Barak's out, so where next for Labour Party?
Three historical ruling parties in the Middle East have taken severe beatings over the last two months: Egypt's National Democratic Party, Tunisia's Constitutional Democratic Party and Israel's Labour Party.
The analogy may not be exactly apt: the two Arab parties were pushed out of power this year by a combination of public protests and military pressure, while the Labour Party lost power 34 years ago in democratic elections and have managed to return to office only sporadically ever since.
But the party of Ben-Gurion, Eshkol, Meir, Rabin and Peres - before he defected to Kadima - has remained the historical ruling party of a young state, which itself would be unimaginable without old Mapai (the Hebrew acronym of Labour's previous name - Workers Party of Eretz Yisrael).
Was the sudden departure of party leader Ehud Barak, along with a third of the party's MKs, two months ago, just another milestone in Labour's inexorable decline? The final falling of the axe? Or maybe the darkness before a new dawn?

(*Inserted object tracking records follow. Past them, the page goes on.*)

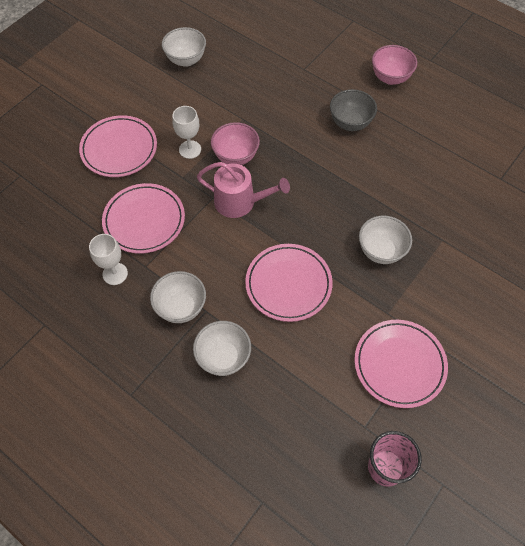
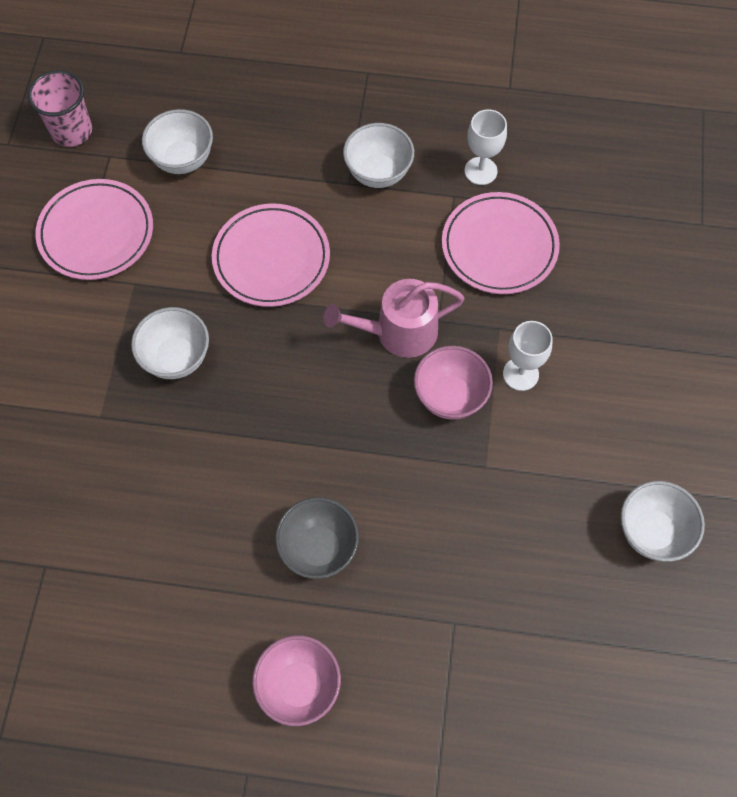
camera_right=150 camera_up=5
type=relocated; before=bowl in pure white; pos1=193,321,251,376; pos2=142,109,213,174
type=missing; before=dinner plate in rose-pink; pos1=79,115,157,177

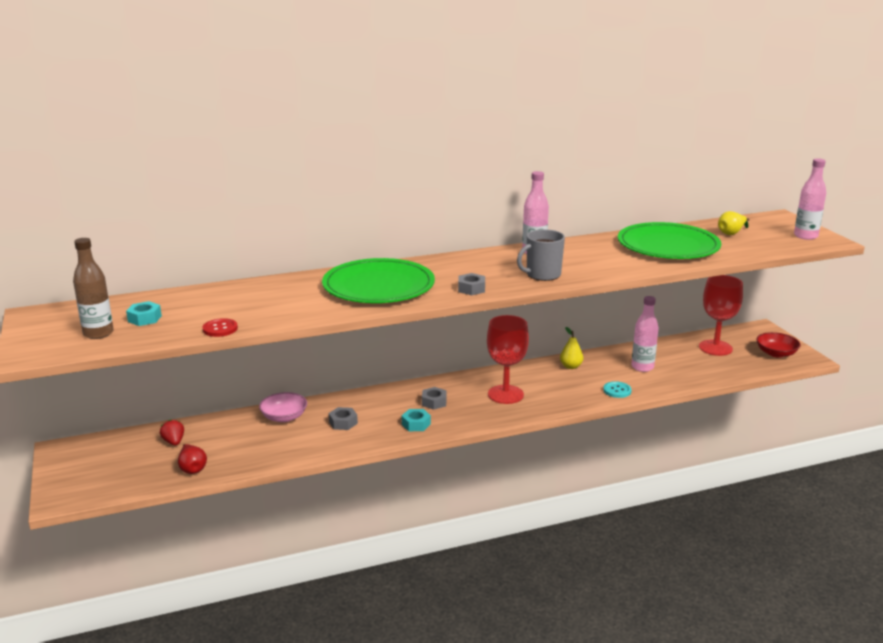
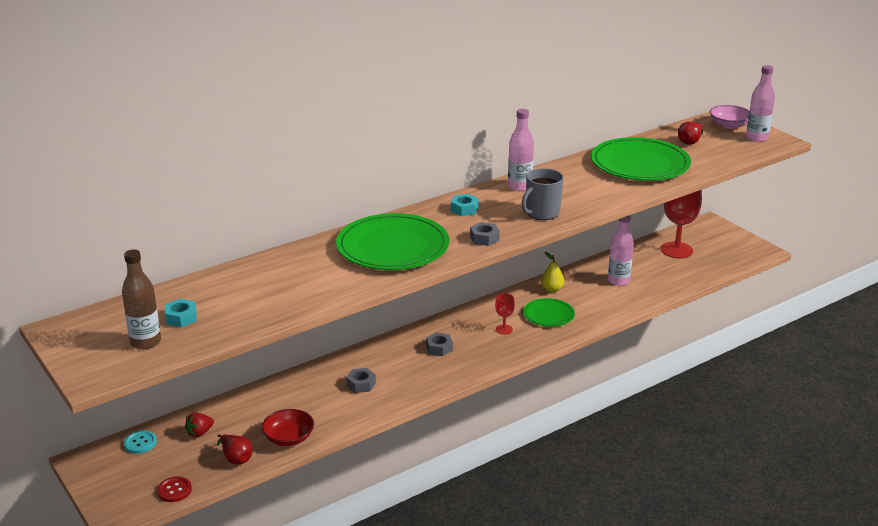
camera_right=-15 camera_up=5
type=relocated; before=sewing button in aqua; pos1=603,381,632,398; pos2=124,430,157,454
type=relocated; before=sewing button in crimson; pos1=203,318,238,337; pos2=157,477,192,502
type=spun; before=toy strawberry in crimson; pos1=160,419,184,446; pos2=185,413,214,438; turn=-90
type=relocated; before=bowl in crimson; pos1=756,332,801,358; pos2=262,409,314,446
type=relocated; before=hexagon nut in aqua; pos1=402,409,431,431; pos2=451,194,479,216
type=size; before=wine glass in crimson; pos1=487,315,529,404; pos2=495,293,515,334; scale=0.48
type=appeared; after=dinner plate in leaf-green; pos2=523,298,575,327
type=colour; before=pear in bright yellow; after=pear in crimson; pos1=718,211,749,235; pos2=678,122,704,145
type=relocated; before=bowl in rose-pink; pos1=259,392,307,422; pos2=710,105,749,129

At least half of the depleted parliamentary party of eight seem to believe so, or they wouldn't be planning to run for the leadership. Former ministers Amir Peretz, Avishay Braverman and Yitzhak Herzog, and former firebrand journalist Shelly Yehimovich, have all either made themselves candidates or are preparing to do so in the next few weeks.
The interesting thing about the potential candidates is that, for the first time, none of them is promising that they can return the party to power. On the contrary, they are all making it clear that there is no prospect of that in the foreseeable future.
What they are promising is to transform Labour into a viable party of opposition to the right-wing, capitalist tide of Israeli politics. Some are talking about old-fashioned socialist values, others prefer the social-democratic label.
But the brand name does not really matter any more. Labour in Israel is a totally discredited entity. Ehud Barak saw to that.